18. Mai 2023
Wie sich ein Mensch nach dem Verlust seiner Partnerin, nach dem Tod seines Partners fühlt und verhält, wie die hinterbliebene Person trauert, das hängt nicht zuletzt von der individuellen Qualität der gelebten Beziehung ab.
Der Autor und Seelsorger Waldemar Pisarski hat sich in seinem Buch „Anders trauern – anders leben“ den vielfältigen Bindungen gewidmet, die sich zwischen zwei Partner*innen im Laufe der Zeit entwickeln. Mit seiner grafischen Veranschaulichung arbeiten auch Dozent*innen im Bereich Spiritual Care bei der Ausbildung angehender Ärzt*innen.
Pisarskis Buch, 1982 erschienen, ist noch etwas alte Schule der Trauerbegleitung. Der Autor orientiert sich darin an Sigmund Freuds Diktum, wonach Trauerarbeit erfordere, das Verlorene loszulassen und somit alle Bindungen zu lösen. Das sieht man heute anders. Als Trauerbegleitende ermutigen wir Hinterbliebene, dem verlorenen Menschen einen neuen Platz zu geben, um so den Verlust in ihr Leben einzubinden.
Gleichwohl ist die Arbeit mit dem Modell von Waldemar Pisarski sehr eindrücklich, was ich im Rahmen einer Fortbildung für zukünftige ehrenamtliche Sterbebegleiter*innen erleben konnte.
Auf zwei Flipcharts wurde jeweils eine/r der zwei Partner*innen dargestellt, zwischen den beiden ein drittes Flipchart mit einem unbeschriebenen Papier in Plakatgröße. Nun lud ich alle Teilnehmer*innen der Fortbildung ein, Linien zwischen den beiden Personen auf dem Papier zu ziehen und diesen Bezügen eine bestimmte Qualität zuzuordnen. Was könnte die zwei Menschen miteinander verbinden?

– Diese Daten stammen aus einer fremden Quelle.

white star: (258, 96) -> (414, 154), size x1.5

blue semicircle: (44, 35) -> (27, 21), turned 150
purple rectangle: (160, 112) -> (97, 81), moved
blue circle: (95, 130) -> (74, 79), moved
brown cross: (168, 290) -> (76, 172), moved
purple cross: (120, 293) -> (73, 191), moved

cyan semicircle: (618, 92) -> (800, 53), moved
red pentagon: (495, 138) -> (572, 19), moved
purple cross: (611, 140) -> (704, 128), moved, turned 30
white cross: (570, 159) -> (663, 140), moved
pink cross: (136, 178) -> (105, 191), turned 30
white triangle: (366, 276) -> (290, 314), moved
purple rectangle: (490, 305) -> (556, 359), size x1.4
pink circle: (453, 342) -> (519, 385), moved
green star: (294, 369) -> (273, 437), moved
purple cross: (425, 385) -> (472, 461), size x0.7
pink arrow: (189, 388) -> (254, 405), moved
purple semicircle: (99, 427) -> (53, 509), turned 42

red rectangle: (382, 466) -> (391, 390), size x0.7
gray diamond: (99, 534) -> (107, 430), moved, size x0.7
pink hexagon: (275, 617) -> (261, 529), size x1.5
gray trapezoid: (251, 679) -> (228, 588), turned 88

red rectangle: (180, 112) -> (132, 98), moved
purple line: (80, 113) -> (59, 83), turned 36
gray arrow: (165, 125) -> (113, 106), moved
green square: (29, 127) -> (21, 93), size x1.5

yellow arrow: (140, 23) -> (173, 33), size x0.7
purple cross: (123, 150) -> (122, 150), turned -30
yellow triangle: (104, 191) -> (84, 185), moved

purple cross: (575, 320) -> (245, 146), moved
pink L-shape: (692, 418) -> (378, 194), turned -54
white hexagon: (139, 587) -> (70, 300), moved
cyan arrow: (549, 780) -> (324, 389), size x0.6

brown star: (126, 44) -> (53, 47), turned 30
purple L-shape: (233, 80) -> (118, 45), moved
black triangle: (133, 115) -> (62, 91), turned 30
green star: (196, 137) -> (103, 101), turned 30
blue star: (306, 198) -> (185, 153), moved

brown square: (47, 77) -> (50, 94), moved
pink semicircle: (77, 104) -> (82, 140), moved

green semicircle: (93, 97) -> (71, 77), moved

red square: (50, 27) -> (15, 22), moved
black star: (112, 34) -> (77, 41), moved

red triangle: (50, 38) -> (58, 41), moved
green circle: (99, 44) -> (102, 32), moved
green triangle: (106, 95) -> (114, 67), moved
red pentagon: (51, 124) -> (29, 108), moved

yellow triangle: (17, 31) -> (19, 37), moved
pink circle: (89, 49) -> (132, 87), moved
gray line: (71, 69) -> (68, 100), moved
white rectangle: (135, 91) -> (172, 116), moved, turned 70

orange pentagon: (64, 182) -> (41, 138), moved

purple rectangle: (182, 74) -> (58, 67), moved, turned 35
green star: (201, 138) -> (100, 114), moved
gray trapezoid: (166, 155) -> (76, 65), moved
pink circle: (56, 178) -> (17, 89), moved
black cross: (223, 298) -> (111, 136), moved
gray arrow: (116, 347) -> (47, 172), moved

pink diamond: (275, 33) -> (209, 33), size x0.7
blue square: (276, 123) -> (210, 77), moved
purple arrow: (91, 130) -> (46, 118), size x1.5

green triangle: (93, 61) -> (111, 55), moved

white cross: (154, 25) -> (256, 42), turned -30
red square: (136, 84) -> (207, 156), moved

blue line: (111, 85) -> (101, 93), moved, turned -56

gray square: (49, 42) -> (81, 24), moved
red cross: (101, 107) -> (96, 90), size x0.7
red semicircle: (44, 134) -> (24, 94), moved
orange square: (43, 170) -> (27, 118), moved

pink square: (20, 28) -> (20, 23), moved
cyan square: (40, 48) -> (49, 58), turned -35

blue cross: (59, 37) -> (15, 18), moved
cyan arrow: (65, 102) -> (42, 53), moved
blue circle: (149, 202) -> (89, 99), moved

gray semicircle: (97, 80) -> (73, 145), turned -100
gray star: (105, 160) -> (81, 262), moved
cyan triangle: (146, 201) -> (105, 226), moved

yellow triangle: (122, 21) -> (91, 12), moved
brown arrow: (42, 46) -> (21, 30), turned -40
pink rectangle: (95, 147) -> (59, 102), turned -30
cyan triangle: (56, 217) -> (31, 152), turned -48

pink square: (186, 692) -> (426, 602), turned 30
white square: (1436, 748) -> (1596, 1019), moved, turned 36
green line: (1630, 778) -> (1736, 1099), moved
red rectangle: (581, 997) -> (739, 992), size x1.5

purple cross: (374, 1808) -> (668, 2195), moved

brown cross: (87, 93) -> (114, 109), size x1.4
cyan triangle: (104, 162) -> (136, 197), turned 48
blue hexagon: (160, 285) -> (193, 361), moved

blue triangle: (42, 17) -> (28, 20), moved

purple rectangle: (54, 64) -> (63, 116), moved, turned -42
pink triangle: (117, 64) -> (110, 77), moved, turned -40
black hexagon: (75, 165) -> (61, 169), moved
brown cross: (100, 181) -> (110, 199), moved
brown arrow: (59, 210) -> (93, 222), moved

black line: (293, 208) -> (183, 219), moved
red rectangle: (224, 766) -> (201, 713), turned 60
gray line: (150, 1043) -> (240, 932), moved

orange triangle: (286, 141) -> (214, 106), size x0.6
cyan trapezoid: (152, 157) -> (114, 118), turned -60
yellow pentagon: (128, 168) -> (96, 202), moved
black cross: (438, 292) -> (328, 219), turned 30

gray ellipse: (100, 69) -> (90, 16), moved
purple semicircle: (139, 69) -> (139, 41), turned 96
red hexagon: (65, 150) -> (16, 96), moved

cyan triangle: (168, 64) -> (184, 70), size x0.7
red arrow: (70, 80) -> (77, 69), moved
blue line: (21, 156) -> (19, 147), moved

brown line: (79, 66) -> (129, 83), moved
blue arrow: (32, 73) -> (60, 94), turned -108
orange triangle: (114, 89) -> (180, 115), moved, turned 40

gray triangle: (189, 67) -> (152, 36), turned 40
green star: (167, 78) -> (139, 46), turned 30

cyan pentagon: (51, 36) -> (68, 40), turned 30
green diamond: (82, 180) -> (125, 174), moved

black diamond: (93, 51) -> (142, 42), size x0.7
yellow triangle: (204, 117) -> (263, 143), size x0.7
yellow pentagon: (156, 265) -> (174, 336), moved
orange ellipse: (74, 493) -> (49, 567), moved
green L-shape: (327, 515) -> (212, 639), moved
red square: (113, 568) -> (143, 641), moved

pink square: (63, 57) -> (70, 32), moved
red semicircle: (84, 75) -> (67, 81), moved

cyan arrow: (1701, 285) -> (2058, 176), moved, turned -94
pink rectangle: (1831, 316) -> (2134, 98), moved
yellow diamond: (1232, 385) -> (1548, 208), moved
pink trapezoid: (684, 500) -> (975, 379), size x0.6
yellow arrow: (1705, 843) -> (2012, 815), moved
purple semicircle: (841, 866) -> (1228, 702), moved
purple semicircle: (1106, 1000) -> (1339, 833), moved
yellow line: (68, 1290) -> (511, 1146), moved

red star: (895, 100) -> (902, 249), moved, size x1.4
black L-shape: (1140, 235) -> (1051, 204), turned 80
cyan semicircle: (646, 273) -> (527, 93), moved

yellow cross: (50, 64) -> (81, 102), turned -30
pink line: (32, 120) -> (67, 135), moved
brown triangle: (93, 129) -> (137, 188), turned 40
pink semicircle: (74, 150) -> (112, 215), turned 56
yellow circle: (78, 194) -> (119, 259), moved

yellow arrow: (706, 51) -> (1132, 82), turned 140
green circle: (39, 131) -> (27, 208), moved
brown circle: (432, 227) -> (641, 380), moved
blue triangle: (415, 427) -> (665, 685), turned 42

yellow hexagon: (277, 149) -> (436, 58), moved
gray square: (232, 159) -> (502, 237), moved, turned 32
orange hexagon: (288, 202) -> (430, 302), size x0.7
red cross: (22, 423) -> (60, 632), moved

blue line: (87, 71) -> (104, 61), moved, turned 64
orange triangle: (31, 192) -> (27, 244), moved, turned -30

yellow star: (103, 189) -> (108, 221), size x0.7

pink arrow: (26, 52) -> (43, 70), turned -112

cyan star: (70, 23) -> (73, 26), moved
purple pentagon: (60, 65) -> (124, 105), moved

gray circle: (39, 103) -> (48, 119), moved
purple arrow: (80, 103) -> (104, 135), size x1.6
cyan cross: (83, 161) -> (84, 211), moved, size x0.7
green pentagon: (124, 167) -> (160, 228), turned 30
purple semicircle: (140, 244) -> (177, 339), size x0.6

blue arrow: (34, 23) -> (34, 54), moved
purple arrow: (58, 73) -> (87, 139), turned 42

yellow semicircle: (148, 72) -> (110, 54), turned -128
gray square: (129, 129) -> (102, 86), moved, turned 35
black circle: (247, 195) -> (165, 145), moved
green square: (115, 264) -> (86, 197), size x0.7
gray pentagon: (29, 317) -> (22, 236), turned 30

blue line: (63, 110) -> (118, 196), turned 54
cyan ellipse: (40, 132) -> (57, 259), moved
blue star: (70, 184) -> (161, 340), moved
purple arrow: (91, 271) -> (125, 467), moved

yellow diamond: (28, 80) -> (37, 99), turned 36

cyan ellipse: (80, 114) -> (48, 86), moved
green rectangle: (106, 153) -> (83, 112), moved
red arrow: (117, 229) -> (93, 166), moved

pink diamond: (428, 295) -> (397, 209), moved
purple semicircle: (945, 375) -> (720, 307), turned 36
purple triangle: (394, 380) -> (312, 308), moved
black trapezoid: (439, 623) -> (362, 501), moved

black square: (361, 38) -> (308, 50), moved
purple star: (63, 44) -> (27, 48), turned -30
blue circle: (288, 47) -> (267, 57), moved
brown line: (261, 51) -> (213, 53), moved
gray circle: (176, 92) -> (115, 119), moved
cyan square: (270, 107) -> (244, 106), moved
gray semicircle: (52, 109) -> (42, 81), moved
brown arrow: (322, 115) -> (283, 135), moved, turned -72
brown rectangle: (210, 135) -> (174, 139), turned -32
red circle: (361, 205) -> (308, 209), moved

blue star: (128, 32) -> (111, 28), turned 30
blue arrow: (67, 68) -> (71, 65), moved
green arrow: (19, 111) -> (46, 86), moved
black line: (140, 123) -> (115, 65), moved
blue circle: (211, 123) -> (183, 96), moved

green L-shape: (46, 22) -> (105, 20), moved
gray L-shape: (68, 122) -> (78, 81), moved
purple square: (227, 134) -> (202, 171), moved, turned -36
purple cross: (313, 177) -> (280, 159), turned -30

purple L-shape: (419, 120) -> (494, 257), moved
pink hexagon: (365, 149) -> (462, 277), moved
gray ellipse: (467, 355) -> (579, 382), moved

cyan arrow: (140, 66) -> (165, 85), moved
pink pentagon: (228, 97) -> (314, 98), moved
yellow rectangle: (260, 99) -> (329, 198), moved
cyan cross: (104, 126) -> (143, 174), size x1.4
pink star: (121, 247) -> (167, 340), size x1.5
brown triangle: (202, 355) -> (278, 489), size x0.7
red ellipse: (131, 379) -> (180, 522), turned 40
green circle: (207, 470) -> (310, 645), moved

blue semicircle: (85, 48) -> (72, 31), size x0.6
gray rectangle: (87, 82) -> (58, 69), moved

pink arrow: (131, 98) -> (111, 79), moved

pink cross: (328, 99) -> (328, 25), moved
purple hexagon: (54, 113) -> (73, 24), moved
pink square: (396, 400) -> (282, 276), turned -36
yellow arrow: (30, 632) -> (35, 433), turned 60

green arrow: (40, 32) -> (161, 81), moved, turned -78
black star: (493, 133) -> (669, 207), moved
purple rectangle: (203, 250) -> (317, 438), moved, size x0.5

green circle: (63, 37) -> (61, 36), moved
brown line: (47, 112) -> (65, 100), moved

Diese Übung braucht Ruhe und Zeit, denn wenn man meinen mag, jetzt sei doch bereits vieles benannt und die vormals weiße Fläche ordentlich gefüllt, genau dann werden aus den stillen Kammern der menschlichen Erfahrung und des Einfühlungsvermögens weitere Arten von Bindungen hervorgeholt und ergänzt.
Am Ende waren die beiden durch vielerlei Aspekte miteinander verbunden: durch geteilte Werte, eine gemeinsame Geschichte und Visionen für die Zukunft; durch Körperlichkeit und Humor; durch Versprechen, die sie sich gegeben haben, oder die Erziehung der Kinder; aber auch durch erlebte Enttäuschungen, eine wie auch immer geartete Form der Abhängigkeit oder Konflikte, die sie im besten Falle gemeinsam gelöst haben.
Dann, ohne Ankündigung, drehe ich das rechte Flipchart um – dieser Mensch ist gestorben. Und die Bindungen? „Sie sind nicht gegangen“, so beschreibt es Pisarski, „sie sind noch da und laufen ins Leere.“
Ein beklemmender Moment für alle Anwesenden, haben sie sich doch eben noch in die mögliche Beziehung dieses Paares eingefühlt.
Für die Ehrenamtlichen ist dies die Situation, mit der sie im Rahmen von Begleitungen in Berührung kommen. Für uns alle ist es das Erleben, wenn die Partnerin, der Partner stirbt. „Trauerarbeit besteht darin, diese Bindungen, die jetzt ziellos im Raum stehen, wieder zurückzunehmen“ – und die Art unserer ganz persönlichen Bindungen zu dem verstorbenen Menschen, so ist zu ergänzen, prägt die Weise unseres Trauerns.
Die beiden Grafiken sind dem Buch „Anders trauern – anders leben“ von Waldemar Pisarski entnommen. Darauf aufmerksam geworden bin ich durch den sehr empfehlenswerten Band „Sexualität in Zeiten der Trauer“ von Traugott Roser.